In sala con Warner, dal 3 dicembre, con una buona settimana d’anticipo rispetto agli Usa, il nuovo film di Ron Howard Heart of the Sea, un dramma avventuroso sviluppato attorno alla vicenda che ispirò Melville per la scrittura di Moby Dick. Alla base c’è infatti la tragedia della baleniera Essex, affondata nel 1820 dall’attacco di un enorme cetaceo.
L’avventura si dipana come meta-narrazione – un po’ come in Vita di Pi di Ang Lee – ed è proprio il personaggio di Melville (Ben Wishaw) a guidarci mentre intervista uno dei sopravvissuti, Thomas Nickerson. Owen Chase (Chris Hemsworth) si imbarca sull’Essex come Primo Ufficiale del Capitano George Pollard (Benjamin Walker), e il film prende la strada convenzionale del classico d’avventura marittima, risultando fin troppo simile, nell’afflato, alla versione ‘romanzata’ dello stesso racconto, che tutti conosciamo. Avrebbe giovato forse, per creare distanza, un approccio più realistico, magari con qualche concessione al linguaggio del documentario.

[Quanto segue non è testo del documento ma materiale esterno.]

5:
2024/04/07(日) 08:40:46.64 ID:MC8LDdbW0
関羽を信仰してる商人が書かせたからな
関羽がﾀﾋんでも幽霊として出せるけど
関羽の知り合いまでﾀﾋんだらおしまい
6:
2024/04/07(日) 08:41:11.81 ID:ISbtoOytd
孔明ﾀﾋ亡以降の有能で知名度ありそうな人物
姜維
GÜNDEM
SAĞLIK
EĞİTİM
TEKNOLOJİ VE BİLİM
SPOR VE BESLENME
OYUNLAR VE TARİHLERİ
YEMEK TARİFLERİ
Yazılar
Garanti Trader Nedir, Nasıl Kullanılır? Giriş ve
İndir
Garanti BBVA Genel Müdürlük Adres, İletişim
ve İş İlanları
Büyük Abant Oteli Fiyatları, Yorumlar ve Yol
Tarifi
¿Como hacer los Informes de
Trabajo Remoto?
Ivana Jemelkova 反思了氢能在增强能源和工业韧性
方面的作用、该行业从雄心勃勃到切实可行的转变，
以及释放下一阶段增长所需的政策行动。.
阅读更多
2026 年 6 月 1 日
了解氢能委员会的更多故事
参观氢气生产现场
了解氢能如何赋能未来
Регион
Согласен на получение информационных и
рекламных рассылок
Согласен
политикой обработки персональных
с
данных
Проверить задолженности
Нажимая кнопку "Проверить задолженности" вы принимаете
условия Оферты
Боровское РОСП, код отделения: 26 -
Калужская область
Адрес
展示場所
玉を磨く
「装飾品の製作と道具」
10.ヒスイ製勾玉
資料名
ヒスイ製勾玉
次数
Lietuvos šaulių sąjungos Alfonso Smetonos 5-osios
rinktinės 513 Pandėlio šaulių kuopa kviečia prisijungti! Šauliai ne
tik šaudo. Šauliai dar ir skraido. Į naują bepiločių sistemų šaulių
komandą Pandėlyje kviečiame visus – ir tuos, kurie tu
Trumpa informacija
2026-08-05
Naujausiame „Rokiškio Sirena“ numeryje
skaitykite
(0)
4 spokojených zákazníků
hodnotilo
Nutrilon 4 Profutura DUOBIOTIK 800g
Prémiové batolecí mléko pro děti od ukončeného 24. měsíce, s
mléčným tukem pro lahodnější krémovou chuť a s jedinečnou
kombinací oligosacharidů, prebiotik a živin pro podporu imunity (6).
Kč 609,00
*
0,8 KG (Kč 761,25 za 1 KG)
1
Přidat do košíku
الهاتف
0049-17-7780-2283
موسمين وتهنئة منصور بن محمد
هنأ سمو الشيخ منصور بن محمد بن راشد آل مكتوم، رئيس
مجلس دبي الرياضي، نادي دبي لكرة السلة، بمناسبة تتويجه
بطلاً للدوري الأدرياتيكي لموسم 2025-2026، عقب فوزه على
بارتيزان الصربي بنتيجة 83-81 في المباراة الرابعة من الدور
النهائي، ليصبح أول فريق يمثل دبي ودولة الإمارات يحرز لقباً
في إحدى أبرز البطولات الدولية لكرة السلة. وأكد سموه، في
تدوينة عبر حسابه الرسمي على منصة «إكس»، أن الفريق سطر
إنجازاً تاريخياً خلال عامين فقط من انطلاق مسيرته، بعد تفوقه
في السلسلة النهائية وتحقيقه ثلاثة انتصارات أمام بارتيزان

Nella seconda parte, però – dall’attacco del ‘mostro’ in poi – il tono cambia. C’è sicuramente molto spettacolo ma anche un’apertura verso una struttura più intimista e dialogica, a sottolineare le condizioni di forte disagio (fino a conseguenze estreme) in cui si trovano i naufraghi. Niente di originale, purtroppo, ma comunque funzionale, ed è notevole lo sforzo fatto da Hemsworth per raggiungere – lui di solito aitante e muscoloso – il deperimento corporeo di un disperso in un naufragio. Tom Holland (il futuro Spider-Man) interpreta Nickerson da giovane e ha una scena particolarmente forte in cui si deve introdurre nel corpo di una balena squartata per estrarne olio e viscere, come accadeva anche in Moby Dick. I cetacei sono realizzati però, per lo più, in una convincente CGI, anche grazie alla fotografia brumosa di Anthony Dod Mantle.
“Gli attori sono arrivati ad assumere solo 500 calorie al giorno, non mangiavano niente – racconta Howard -. Si allenavano sempre tra un ciak e l’altro per perdere peso, erano entrati profondamente nelle loro parti e nella storia del film. Ogni volta che arrivava la pausa per lo spuntino sentivo grossi sospiri di sollievo. Ma la dieta non era l’unica difficoltà, perché c’erano anche sole, vento e acqua da sopportare. Erano davvero là fuori, alla deriva, ci siamo anche spinti più di un miglio lontani dalla costa, finendo anche in una vera tempesta, come quella che ha colpito una location dove avevamo allestito il green screen: è scoppiata all’improvviso e abbiamo dovuto abbandonare tutto di corsa. Per fortuna nessuno si è fatto male e ora ci ridiamo su, ma non è stato piacevole. Ci ha ricordato quanto la natura possa essere terrificante”.